I hate my electrical.
All of the upstairs bedrooms have switched outlets for lamps. Only one ceiling light on the whole floor.
I also wish I had re-run the upstairs power before adding 20 inches of insulation.
So right now there are three panels in the house I bought. One is dedicated to the A/C so I figure that one can stay. But would upgrading to something like this (http://bit.ly/HaEpyX) be a good thing to do? Or am I looking at the wrong thing?
Good info here…
I think I drove past your house this past weekend. I visited Mr.Smith and your ride was parked on the street just a few houses down…I beeped at you
Yep. Thats my sweet house.
First that is a 3 phase panel and I am 100% sure that you need a 120/240single phase. Second, it is main lug which is used as a subfeed panel
Third, you have one main panel and two subfeed panels, not a big issue but not the best way to do things. Take a look at your main panel, is the breaker 100A? If it is 100A then you can not just upgrade to 200A without an entire service upgrade (approx $1200 depending on meter location, panel location and number of circuits). If it is 200A then sure go ahead and rip the smaller panels off and consolidate them into one longer Main Breaker panel.
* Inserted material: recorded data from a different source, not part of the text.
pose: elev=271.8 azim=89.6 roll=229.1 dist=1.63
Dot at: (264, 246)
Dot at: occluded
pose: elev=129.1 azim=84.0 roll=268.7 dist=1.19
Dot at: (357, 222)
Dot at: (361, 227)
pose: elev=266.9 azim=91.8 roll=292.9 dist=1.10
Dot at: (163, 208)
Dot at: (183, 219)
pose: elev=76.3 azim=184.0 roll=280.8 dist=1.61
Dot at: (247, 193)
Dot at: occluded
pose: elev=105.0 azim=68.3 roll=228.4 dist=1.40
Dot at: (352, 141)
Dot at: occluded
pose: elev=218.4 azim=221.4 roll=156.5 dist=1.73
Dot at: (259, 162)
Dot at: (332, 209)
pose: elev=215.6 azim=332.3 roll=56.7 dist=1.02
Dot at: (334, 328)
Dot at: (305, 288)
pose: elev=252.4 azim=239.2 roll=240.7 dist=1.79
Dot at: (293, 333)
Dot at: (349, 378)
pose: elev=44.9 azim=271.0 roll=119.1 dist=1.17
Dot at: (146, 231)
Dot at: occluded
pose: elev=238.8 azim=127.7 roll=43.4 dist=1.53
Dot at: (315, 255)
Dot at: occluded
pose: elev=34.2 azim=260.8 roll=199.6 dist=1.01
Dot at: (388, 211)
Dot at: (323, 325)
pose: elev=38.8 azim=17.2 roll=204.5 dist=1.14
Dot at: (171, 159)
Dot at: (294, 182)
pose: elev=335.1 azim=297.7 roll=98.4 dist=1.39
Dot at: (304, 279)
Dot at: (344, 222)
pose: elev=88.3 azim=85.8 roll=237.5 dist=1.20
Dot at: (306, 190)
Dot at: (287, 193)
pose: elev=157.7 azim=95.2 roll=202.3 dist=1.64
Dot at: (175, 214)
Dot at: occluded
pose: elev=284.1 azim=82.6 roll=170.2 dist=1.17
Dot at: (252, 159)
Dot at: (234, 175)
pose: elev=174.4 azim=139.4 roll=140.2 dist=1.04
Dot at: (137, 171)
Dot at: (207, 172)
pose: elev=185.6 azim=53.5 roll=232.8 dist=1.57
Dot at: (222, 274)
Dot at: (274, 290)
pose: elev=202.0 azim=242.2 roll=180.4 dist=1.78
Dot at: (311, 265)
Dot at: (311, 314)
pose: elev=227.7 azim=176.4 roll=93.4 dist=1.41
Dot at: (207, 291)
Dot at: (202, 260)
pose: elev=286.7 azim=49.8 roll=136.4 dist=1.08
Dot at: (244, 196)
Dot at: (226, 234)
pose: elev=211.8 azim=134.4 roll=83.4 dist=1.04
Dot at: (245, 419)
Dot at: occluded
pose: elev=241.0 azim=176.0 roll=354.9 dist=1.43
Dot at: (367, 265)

I agree with this with one caveat: Personally, I like to have a dedicated sub-panel for the garage (in the garage obviously).
^+1
What kind of panels are they??
If you have federal pacific, you’ll want to upgrade the panel definitely. Anything else is probably fine and replacing them is probably just wasted money.
Not sure, I’ll let you know in May hopefully. Should know monday actually…Pictures to follow.
If they are federal pacific they HAVE to be replaced. You may not even be able to get insurance with them being in your house. (if they actually check the house out) (and if it burns down and you have a FP box, good luck)
You do 200 amp services for $1200? Shit ill just sub my side jobs out to you!
Yeah wtf! Undercutting!
We had a fed pac panel that we were trying to find a circuit. We intentionally shorted the circuit and the breaker would not trip. The buzzing lead us to the right panel at least!
Fucking junk!
That was the quote I got out here in SLC; new wires from the transformer to the house (Owner/electrician supplies those out here in UT); new Panel/Meter Socket (They’re 1 unit here in UT); and install. (Including the permits and coordinating with the Power Company; ~6 hour job due to the inspections/power-company having to do the meter.
Alright electrical nerds, here’s the panel. Home Inspection was today (Which went great btw). The main power coming into the house was frayed, so that needs replacing. Also the box in the basement is wired like a fuck and is in a Federal box . Rough Estimate was $1500 to replace the whole main feed and switch out the panels into one new panel. This came from the Home Inspector, who stated he’s not an electrician but that would be his best bet. He was impressed with my Federal box knowledge, so thanks for the background on that. He explained the boxes are wired wrong, there is no main disconnect, etc. Some outlets in the house ARE grounded, some are “grounded” (grounded receptacles no ground wire), the rest are two prong. The bathroom has a GFCI in it that was tested and DOES work properly. Here are the main panel(s) pics. Forgot to snap the outside wiring that was frayed.
Good news is, we can use this to try and get the seller to pony up and pay for it. Mainly cause it won’t fly with FHA, so selling will be tricky.
That’s actually not bad at all(comparatively) we had the service replaced when I bought my house because the main service line was frayed, and they had a commercial 3 phase breaker box that the previous owner had jumpered in order to make it work… It was ~$1100 for that(8 years ago).